▶ [WHAT THIS EXERCISE ASKS]
A. Name every organization mentioned in the passage on Diligence's US connections.
B. Write a continuation of the passage on Diligence's US connections, starting after its final sentence.

Diligence has further links to the US via the heavyweight Republican lobbying firm Barbour Griffith & Rogers (BGR) which has invested in the business, Diligence also works in association with New Bridge Strategies, a US firm with links to BGR that was set up to help companies secure Iraqi contracts. Clients are understood to include the American governmental agency USAID and a number of companies associated with Halliburton. For Day "We will go where there's a market for our services. People just feel uncomfortable in emerging markets."

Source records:
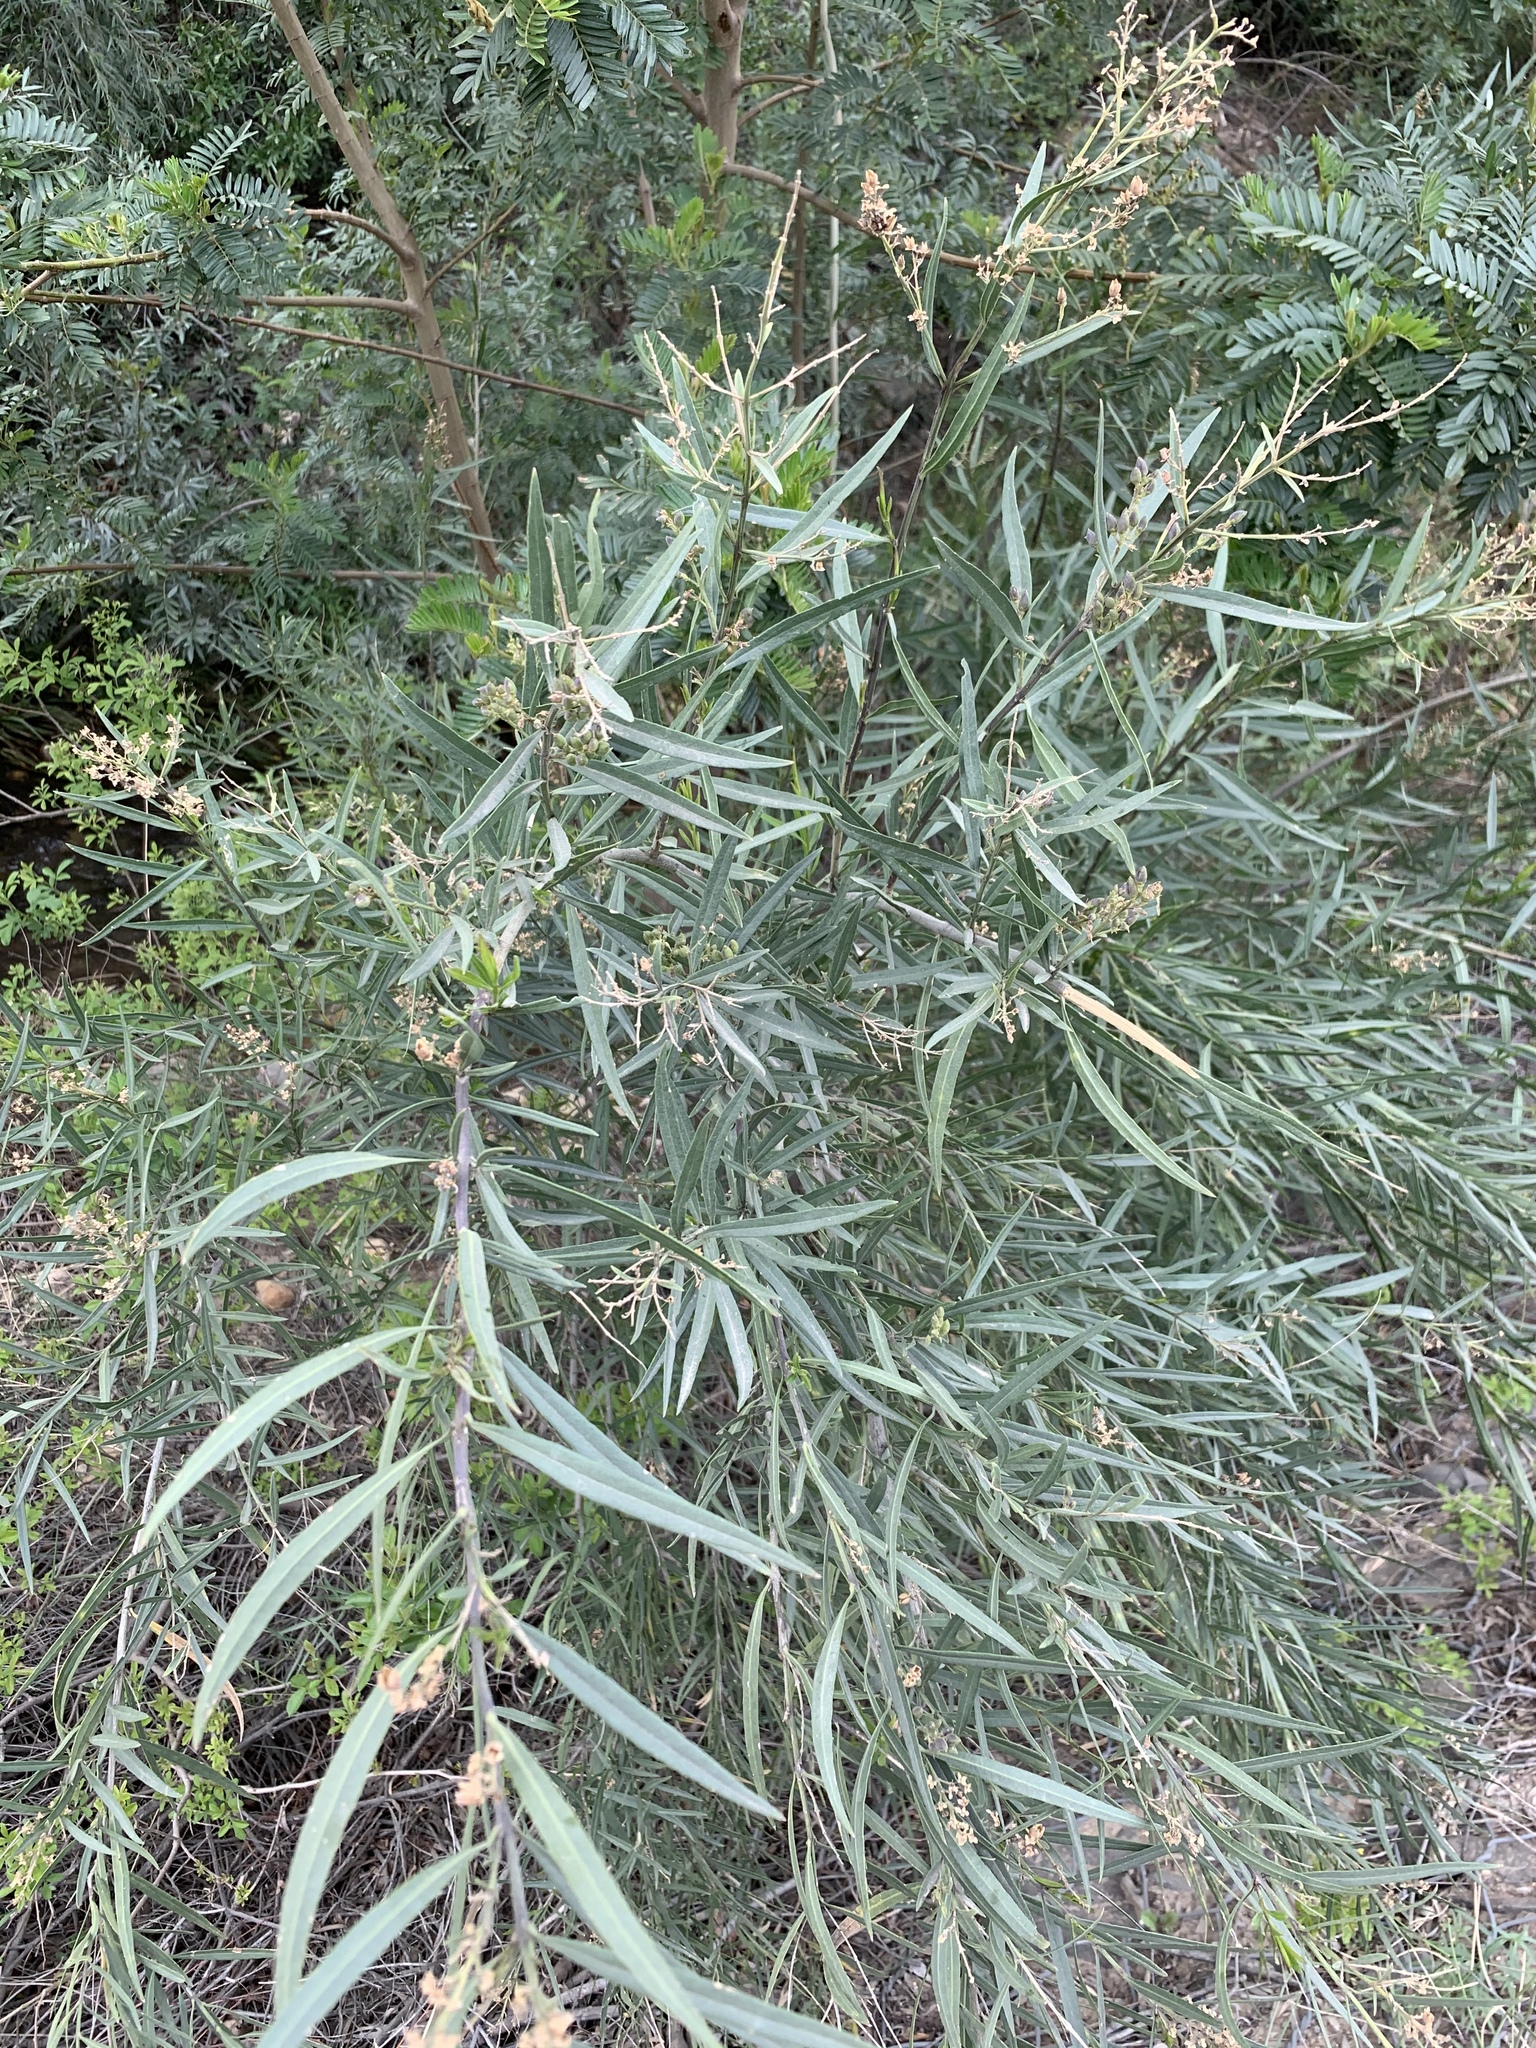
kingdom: Plantae
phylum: Tracheophyta
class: Magnoliopsida
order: Lamiales
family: Scrophulariaceae
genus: Freylinia
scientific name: Freylinia lanceolata
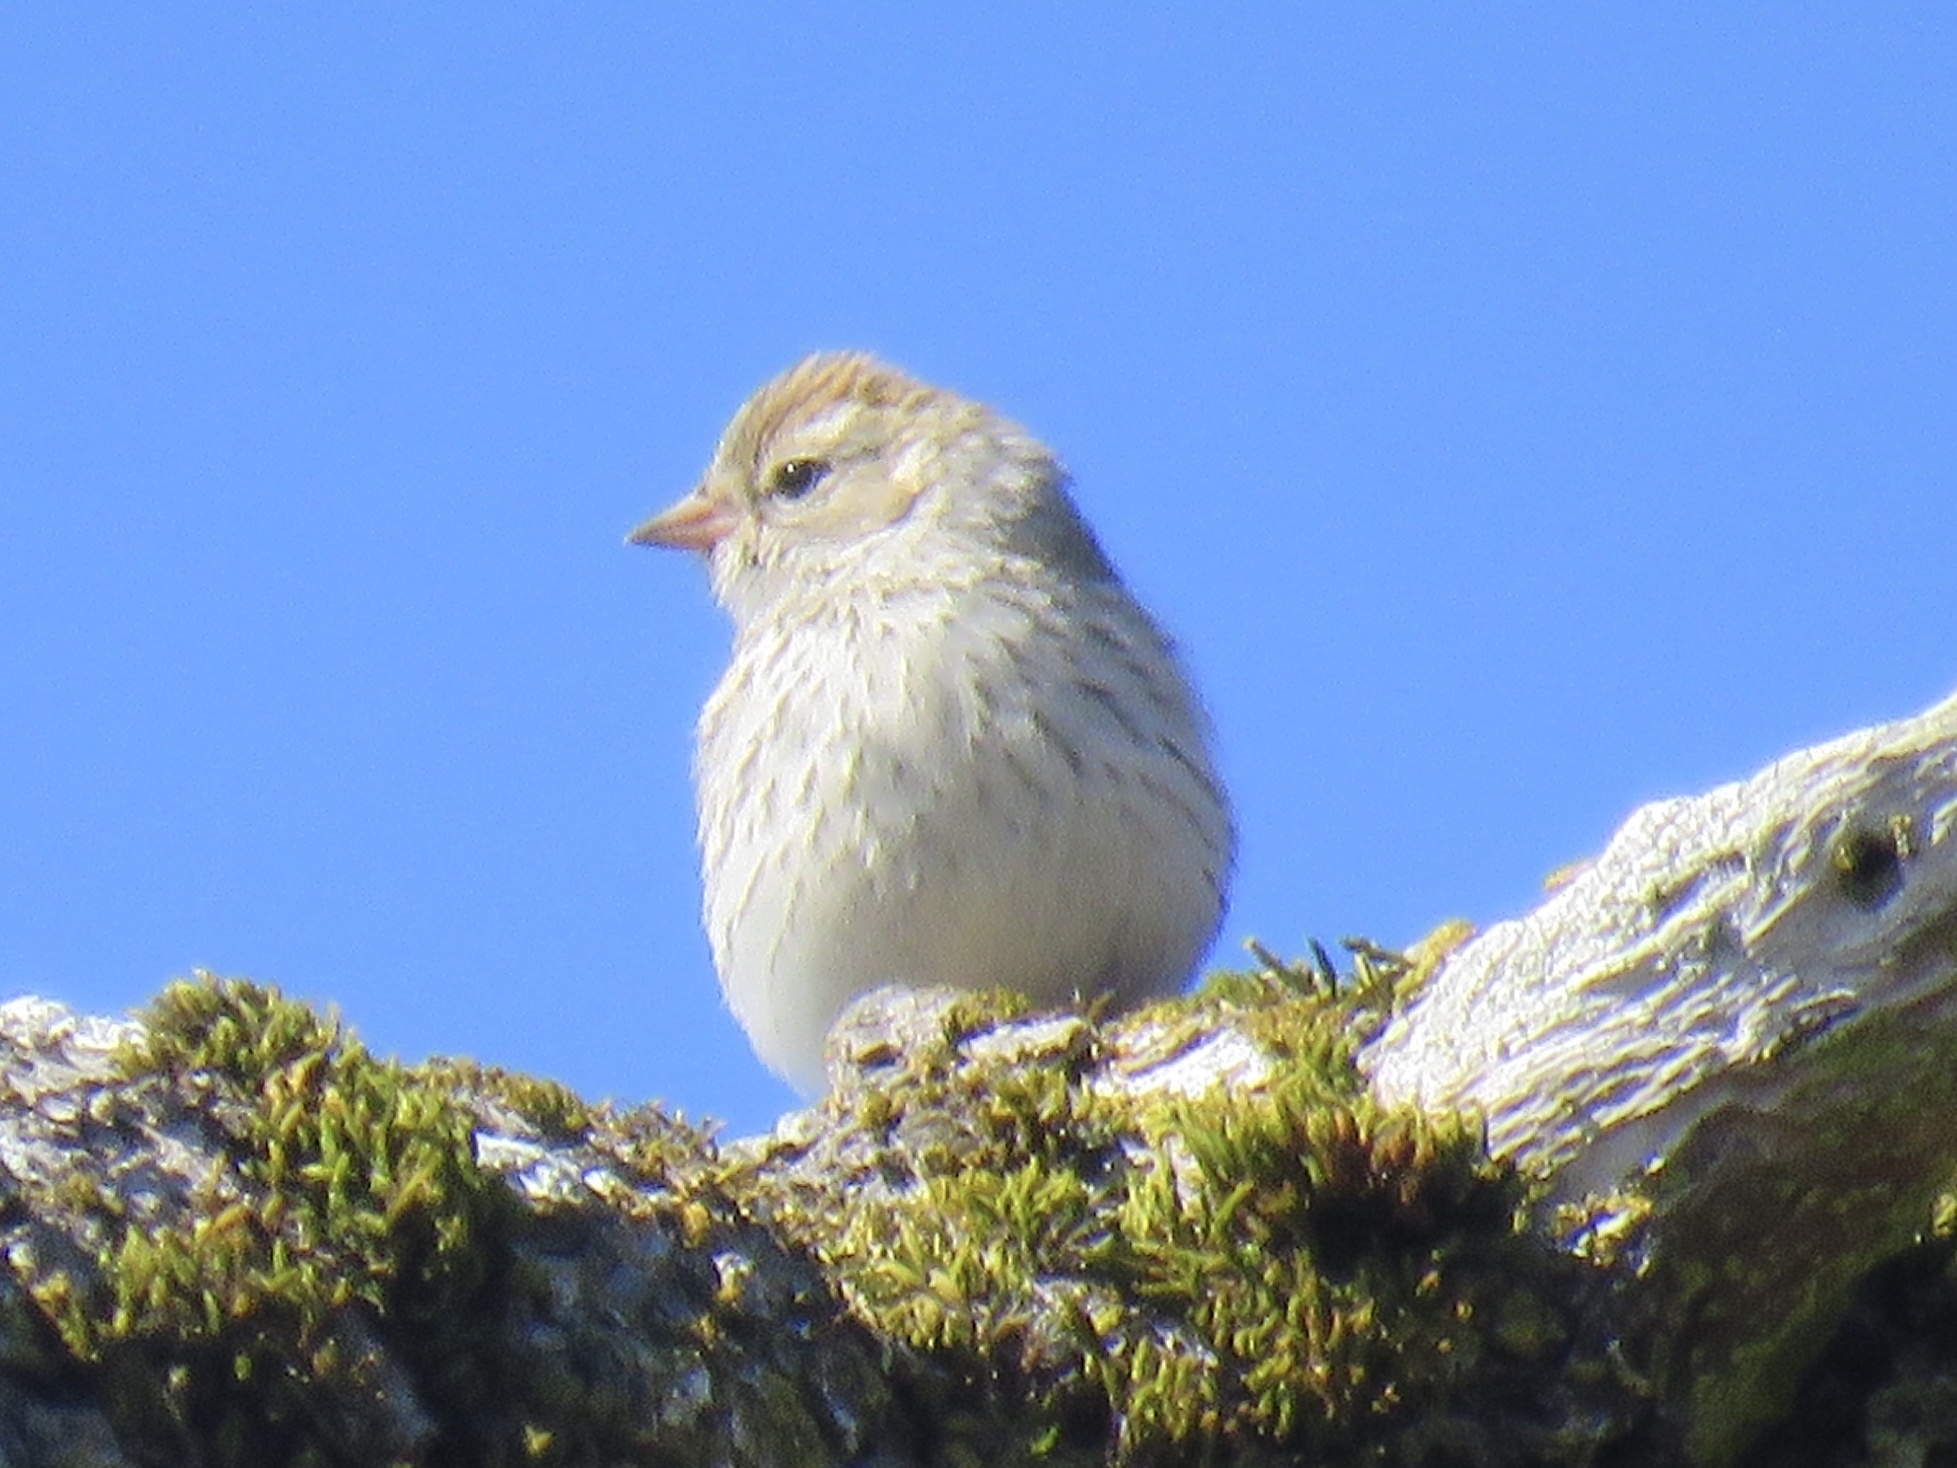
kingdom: Animalia
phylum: Chordata
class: Aves
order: Passeriformes
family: Passerellidae
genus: Spizella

▶ [RESULTS OF THE TASKS]
A. Diligence, Barbour Griffith & Rogers (BGR), New Bridge Strategies, USAID, Halliburton

B.
Business Week] reported how KPMG the accounting giant was infiltrated by Diligence in 2005. Barbour Griffith & Rogers, one of the most formidable lobbying firms in Washington, represented a Russian conglomerate whose archrival, IPOC International Growth Fund Ltd., was being audited by KPMG's Bermuda office. Day posed as an MI5 agent and got an accountant to drop off inside information. Business Week adds this (note the mention of Alfa):

"From the start, Diligence's goal was clear, if far from simple: Infiltrate KPMG to obtain advance information about the audit of IPOC, an investment fund based in Bermuda. Russian conglomerate Alfa Group Consortium hired Barbour Griffith & Rogers through a subsidiary, and the lobbying firm in turn hired Diligence. Alfa is dueling with IPOC for a large stake in the Russian telecom company MegaFon. "We have a good chance of success on this project," Day wrote in an internal Diligence memo, referring to the Bermuda espionage effort. The memo, which BusinessWeek reviewed, added: "We are doing it in a way which gives plausible deniability, and therefore virtually no chance of discovery." Similar Diligence operations, the memo noted, had been successful before."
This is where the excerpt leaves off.